§ WORK ORDER
Please list every technique named under the "Training Strategy:" heading in the protocol-generation excerpt below.

§ EXCERPTED TEXT
--*--
Policy Head: Multi-output network that predicts:
- Operation type (categorical: transfer, mix, aspirate, dispense, etc.)
- Source node selection (pointer network over available nodes)
- Target node selection (pointer network with feasibility masking)
- Continuous attributes (volume, speed, temperature) with bounded distributions
- Timestamp assignment: Critical for maintaining DAG property

Training Strategy:

Teacher forcing: use ground truth previous actions during training
Scheduled sampling: gradually transition from teacher forcing to autoregressive generation
Constraint masking: zero out probabilities for invalid actions (e.g., transferring from empty wells, creating cycles)
DAG enforcement: Ensure timestamp(u) < timestamp(v) for all new edges (u,v)

Example Implementation:

# Simplified pseudocode
def generate_step(current_graph, goal_embedding):
    # Encode current state
    node_embeddings = gnn_encoder(current_graph)
    
    # Predict next operation
    op_type = op_classifier(node_embeddings, goal_embedding)
    
    # Select source and target with pointer networks
    source_logits = source_pointer(node_embeddings, op_type)
    target_logits = target_pointer(node_embeddings, op_type, source_logits)
    
    # Apply feasibility masks
    source_logits = source_logits * source_feasibility_mask
    target_logits = target_logits * target_feasibility_mask
    
    # Sample and return action
    return sample_action(op_type, source_logits, target_logits)

Advantages:

Direct control over generation process
Easy to integrate hard constraints via masking
Interpretable: each action is explicit and traceable
Can use beam search for better planning

Challenges:

Sequential nature limits parallelization
Error accumulation over long sequences
Requires careful curriculum learning for complex protocols

2. Diffusion/Denoising over Graphs

This approach starts from a noisy, potentially invalid workflow and progressively denoises it into a valid protocol DAG.
--*--
§ DATA SHOWN
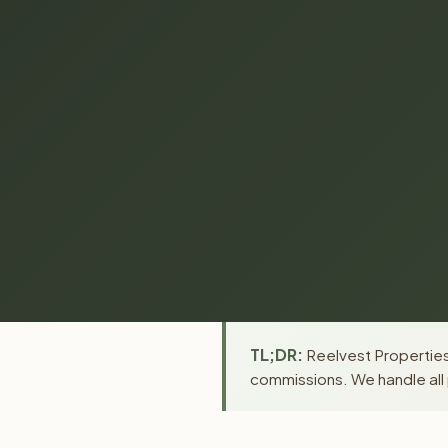
TL;DR:
Reelvest Properties 
commissions. We handle all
--*--
§ ANSWER SPACE
- Teacher forcing
- Scheduled sampling
- Constraint masking
- DAG enforcement